Abstract

In this investigation, the influence of hyperbaric oxygen (HBO) therapy on the survival of a replanted extremity subjected to prolonged warm ischaemia is evaluated. Among the relative contraindications to replantation are prolonged warm ischaemia time, since an obstruction to blood reflow ('no-reflow phenomenon') may occur in amputated parts that are subjected to more than 6h of warm ischaemia. Twenty-three rat hindlimbs were amputated and subjected to 4h of normothermic ischaemia. The average weight of the animals was 500 gm, and re-plantation of the hindlimb was performed by bone fixation followed by microvascular anastomosis of the femoral vessels. Limb re-vascularisation was confirmed at the end of all procedures by the milk test, clinical assessment and pulse oximetry recordings (>90%). Eleven animals served as a control group and no further therapy was instituted, whereas 12 animals served as the study (replantation) group and were subjected to HBO therapy for 3 days postoperatively.

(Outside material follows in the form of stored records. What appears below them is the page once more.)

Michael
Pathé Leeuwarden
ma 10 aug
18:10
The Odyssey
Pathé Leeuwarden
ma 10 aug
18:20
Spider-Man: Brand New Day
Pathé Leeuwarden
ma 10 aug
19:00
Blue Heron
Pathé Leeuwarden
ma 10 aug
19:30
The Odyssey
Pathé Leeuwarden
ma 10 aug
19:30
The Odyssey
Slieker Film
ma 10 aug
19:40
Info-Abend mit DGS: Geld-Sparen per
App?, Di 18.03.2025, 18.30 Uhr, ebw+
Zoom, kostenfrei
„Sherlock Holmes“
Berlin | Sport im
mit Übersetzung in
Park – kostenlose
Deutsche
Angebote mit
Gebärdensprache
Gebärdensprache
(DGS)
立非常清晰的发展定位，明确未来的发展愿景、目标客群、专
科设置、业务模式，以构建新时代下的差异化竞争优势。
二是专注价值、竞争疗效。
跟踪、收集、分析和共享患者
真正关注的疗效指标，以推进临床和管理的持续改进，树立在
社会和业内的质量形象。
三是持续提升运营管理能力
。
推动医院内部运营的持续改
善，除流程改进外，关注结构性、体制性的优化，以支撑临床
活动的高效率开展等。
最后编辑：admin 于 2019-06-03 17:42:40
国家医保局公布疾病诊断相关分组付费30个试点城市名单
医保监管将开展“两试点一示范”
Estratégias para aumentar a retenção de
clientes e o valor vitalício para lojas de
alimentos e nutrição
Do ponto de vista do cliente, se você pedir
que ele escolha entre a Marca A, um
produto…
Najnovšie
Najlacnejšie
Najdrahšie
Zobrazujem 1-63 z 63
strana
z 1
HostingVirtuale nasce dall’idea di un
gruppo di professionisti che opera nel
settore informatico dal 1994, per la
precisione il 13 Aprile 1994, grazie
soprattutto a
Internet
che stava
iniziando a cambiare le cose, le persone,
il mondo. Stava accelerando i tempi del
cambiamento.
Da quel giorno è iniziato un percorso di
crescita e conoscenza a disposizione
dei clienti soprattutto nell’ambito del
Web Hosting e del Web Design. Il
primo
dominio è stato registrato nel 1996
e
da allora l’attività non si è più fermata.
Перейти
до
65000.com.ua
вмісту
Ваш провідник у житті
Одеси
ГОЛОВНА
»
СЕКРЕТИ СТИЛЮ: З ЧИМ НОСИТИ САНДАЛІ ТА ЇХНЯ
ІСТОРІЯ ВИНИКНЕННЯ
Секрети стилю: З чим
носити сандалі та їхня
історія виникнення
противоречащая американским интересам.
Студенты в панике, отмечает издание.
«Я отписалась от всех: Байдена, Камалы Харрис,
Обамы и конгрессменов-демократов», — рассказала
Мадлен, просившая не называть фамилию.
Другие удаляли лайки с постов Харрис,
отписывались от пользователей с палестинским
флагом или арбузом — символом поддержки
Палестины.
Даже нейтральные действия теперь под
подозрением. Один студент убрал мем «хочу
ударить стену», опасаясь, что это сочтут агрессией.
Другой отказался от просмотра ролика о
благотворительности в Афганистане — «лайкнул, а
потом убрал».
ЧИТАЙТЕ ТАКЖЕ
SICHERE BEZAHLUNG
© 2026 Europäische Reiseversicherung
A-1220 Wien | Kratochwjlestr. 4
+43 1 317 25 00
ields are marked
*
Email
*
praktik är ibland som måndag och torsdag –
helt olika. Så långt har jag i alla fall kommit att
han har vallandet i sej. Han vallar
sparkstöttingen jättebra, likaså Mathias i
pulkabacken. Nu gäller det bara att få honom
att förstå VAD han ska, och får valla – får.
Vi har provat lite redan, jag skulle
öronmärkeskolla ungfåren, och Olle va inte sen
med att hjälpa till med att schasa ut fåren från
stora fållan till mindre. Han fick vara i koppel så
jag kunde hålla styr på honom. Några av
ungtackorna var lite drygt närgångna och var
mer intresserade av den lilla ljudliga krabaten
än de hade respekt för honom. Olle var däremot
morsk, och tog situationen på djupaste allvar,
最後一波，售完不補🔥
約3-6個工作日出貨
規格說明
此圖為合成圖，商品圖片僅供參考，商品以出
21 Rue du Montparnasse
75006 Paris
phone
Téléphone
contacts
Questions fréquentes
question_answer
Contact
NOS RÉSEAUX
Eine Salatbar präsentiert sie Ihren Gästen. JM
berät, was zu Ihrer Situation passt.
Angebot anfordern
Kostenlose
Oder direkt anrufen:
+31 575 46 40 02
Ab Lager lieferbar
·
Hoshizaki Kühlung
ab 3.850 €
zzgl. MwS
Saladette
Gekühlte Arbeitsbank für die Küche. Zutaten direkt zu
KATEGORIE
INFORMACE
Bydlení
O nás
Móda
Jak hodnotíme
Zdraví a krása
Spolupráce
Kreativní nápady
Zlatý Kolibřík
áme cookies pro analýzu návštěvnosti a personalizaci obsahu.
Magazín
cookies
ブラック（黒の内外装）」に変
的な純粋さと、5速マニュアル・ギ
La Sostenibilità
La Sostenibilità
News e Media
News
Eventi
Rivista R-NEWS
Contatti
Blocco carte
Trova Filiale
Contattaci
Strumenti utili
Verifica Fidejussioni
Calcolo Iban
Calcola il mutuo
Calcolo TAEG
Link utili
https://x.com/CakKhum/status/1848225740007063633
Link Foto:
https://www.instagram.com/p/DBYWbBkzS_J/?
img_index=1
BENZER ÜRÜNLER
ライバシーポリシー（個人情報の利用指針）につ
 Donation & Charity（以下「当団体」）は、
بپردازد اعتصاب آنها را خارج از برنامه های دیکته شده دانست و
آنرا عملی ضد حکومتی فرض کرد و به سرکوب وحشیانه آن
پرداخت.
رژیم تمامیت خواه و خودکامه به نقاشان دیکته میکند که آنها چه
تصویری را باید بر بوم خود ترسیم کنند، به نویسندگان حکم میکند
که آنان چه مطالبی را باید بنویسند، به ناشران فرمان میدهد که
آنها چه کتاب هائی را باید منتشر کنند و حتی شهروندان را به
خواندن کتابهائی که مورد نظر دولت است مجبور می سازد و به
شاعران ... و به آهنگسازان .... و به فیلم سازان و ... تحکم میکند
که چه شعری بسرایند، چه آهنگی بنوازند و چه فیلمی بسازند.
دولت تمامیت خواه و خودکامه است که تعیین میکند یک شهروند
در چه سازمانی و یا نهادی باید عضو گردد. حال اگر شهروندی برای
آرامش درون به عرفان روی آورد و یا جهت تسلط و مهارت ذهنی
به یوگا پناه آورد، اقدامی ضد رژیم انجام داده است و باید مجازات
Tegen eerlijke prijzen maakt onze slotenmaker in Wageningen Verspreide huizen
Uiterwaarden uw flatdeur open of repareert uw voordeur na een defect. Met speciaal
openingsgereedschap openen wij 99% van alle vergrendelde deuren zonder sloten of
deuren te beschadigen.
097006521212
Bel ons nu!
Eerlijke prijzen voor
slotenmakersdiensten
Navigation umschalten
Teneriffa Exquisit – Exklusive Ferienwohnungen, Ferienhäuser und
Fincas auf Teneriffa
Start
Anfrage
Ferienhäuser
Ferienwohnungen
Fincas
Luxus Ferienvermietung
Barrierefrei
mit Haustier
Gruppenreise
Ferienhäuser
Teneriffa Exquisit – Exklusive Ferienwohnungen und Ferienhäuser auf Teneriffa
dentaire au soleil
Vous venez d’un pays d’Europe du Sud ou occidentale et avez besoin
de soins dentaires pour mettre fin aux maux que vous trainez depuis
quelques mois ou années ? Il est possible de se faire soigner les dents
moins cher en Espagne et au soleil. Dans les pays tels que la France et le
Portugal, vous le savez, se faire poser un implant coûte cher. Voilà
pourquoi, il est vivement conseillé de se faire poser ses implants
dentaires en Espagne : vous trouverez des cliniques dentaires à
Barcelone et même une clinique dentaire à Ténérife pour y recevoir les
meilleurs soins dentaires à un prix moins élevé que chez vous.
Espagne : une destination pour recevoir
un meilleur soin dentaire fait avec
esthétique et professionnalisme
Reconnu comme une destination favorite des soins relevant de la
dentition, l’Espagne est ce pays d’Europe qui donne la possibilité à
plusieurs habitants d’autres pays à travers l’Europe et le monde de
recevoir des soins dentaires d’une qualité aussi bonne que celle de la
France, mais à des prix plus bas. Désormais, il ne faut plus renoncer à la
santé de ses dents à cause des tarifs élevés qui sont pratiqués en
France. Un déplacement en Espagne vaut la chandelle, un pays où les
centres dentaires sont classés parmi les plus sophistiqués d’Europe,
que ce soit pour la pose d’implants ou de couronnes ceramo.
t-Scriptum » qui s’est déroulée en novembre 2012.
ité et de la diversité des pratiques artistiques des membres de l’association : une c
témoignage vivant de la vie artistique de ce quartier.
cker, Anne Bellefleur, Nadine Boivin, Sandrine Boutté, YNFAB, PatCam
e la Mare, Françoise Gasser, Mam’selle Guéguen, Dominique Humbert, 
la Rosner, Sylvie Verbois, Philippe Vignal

The therapy was conducted in a large animal chamber for 90 min at 2.5 ata. Limb survival was assessed by capillary refill upon compression, skin turgor assessment and colour. Confirmation of clinical findings was conducted with daily pulse oximetry readings of >90%. Animals were followed up for 7 days at which point all animals were euthanized or were euthanized earlier if a non-viable limb was present. Two of the 11 limbs in the control group survived following re-plantation, whereas eight of the 12 limbs in the experimental HBO group survived at least 7 days following replantation. This difference was statistically significant (p=0.0361) using chi-square analysis and Fisher's exact test. Although re-plantation of an amputated extremity after prolonged warm ischaemia is considered a relative contraindication due to the possibility of poor outcomes, our results indicate that the window for replantation may be increased if adjunctive HBO therapy is employed in the postoperative period.